Subject: File No. PCAOB-2007-02
From: Robert F Richter, CPA
Affiliation: Consultant

July 12, 2007

Subject: File No. PCAOB-2007-02

July 12, 2007

One of the questions in Release 34-5512 is: "Will AS5 reduce expected audit costs under Section 404, particularly for smaller public companies, to result in cost-effective, integrated audits?"

I believe AS 5 will reduce audit costs somewhat, but not as much as it could or should. Therefore, I do not believe that the integrated audit will be cost-effective, or as cost-effective as it should be.

That outcome will be the result of the elimination of the auditor's opinion on management's assessment and, instead, the retention of the requirement for an auditor's opinion on the effectiveness of internal control.

Section 404 of the Sarbanes-Oxley Act does not call for the latter opinion. It requires quite literally and clearly an opinion of the auditor on management's assessment of internal control.

A legitimate concern of reporting companies has been the imposition of the auditor's expectations regarding the procedures management should use in its evaluation of internal control effectiveness. The root cause of this problem has been the absence of guidance for management. Auditors were appropriately concerned if managements' procedures were less than what auditors were required to do under AS 2. AS 2 thus became de facto guidance for management.

Managements have also reacted with complaints about auditor's evaluation of management's assessment process, as required by AS 2, which often resulted in auditors dictating management's procedures.
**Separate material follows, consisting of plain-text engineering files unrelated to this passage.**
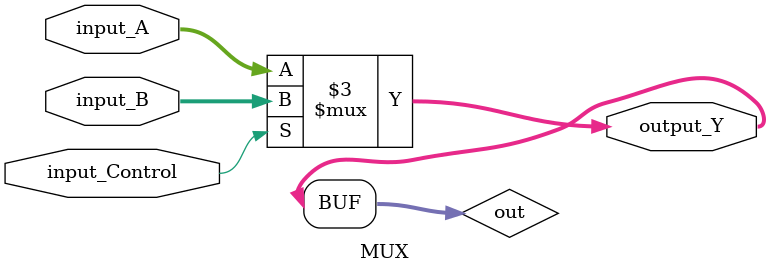
<source format=v>
`timescale 1ns / 1ps
module MUX(
    input input_Control,
    input [7:0] input_A,
    input [7:0] input_B,
    output [7:0] output_Y
    );
		
		reg [7:0] out;
		
		assign output_Y = out;
		
		always@(input_Control or input_A or input_B) begin
			if(input_Control) begin
				out = input_B;
			end
			else begin
				out = input_A;
			end
		end

endmodule

</source>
Primarily in response to these concerns, the SEC/PCAOB eliminated the auditor's opinion on management's assessment.

This left the only alternative an opinion on the effectiveness of internal control.

The result, however, is a substantial duplication of effort.

The better course of action, which I strongly recommend, is to retain the requirement for an opinion on management's assessment and delete the opinion on internal control effectiveness.

Appendix 4 of PCAOB Release 2007-005 discusses "Reporting the Results of the Audit." It states: "The Board continues to believe that the overall scope of the audit that was described by Auditing Standard No. 2 and the proposed standard is correct - that is, to attest to and report on management's assessment, as required by Section 404(b) of the Act, the auditor must test controls directly to determine whether they are effective."

This appears to be the only reason given for rejecting the alternative of reporting on management's assessment. But it is a very weak argument. There is nothing to prevent an auditor from testing the effectiveness of controls directly where the auditor is reporting on management's assessment, just as the auditor would perform substantive tests in an audit of the financial statements (which are representations of management). The issue is the amount of testing to be done.

As a general rule, if management is reporting on the effectiveness of internal control and if the auditor is acting as a check on management's assessment, as is the intent of Section 404, it is only necessary that the auditor check management's tests of controls rather than for the auditor to re-test controls. This process entails less work.

An analogy may be found with a quality control procedure used in audits, in which an audit is reviewed by a partner of the audit firm who is not otherwise involved in the audit. In such a review, the reviewing partner evaluates whether the audit meets PCAOB standards. The reviewing partner uses professional judgment in evaluating the audit process and its results. The reviewing partner does not re-do the audit.

Likewise, in testing management's assessment, it should not be necessary for the auditor to re-do the internal control testing. The auditor would preform some tests of controls directly, just as it performs other tests, such as to corroborate management's representations.

Assuming that the Commission's recently released guidance for management works well in practice, there should no longer be a concern about auditors dictating the procedures management should follow. That guidance, together with the substantial improvements incorporated into AS 5, with the exception discussed above, should allow for better coordination between the roles of management and the auditor.

I can appreciate the pressure the Commission and PCAOB are under to get something out for implementation this year. But the proposed changes are large, and to go down the wrong path now would be a mistake.

If the Commission and PCAOB decide not to make the change recommended above at this time, they should reconsider the matter in the future.

I appreciate your consideration of my comments.